The Captain was François Thijssen.

Details of the voyage
The Gulden Zeepaert (Golden Seahorse) sailed from the Netherlands on 22 May 1626, under the command of Francois Thijssen (sometimes recorded as Thijszoon or Thyssen). Also on board was Pieter Nuyts, extraordinary member of the Dutch East India Company's Council of India, their executive body in the East Indies.

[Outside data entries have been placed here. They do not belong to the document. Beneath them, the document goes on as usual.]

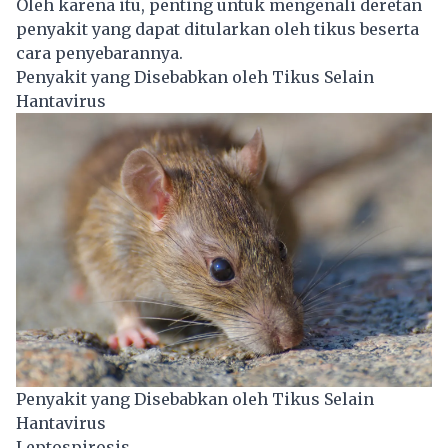
Oleh karena itu, penting untuk mengenali deretan
penyakit yang dapat ditularkan oleh tikus beserta
cara penyebarannya.
Penyakit yang Disebabkan oleh Tikus Selain
Hantavirus
Penyakit yang Disebabkan oleh Tikus Selain
Hantavirus
Leptospirosis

It appears that in January 1627 the vessel encountered the Southland in the vicinity of Cape Leeuwin. Instead of turning north to make for Batavia (now Jakarta), as required by Dutch ships of this period, following what is known as the Brouwer Route, it continued along the south coast of Australia for a distance of . They reached St. Francis and St. Pieter Islands in what is now known as the Nuyts Archipelago, off Ceduna in South Australia. Thijssen mapped the coastline around Fowlers Bay.

What transpired during this part of the voyage is not known in detail as no log survives. The principal evidence consists of contemporary maps, a brief reference to the voyage in the Daily Register at Batavia for 1627, and in instructions to Gerrit Thomaszoon Pool in 1636 and Abel Tasman in 1644.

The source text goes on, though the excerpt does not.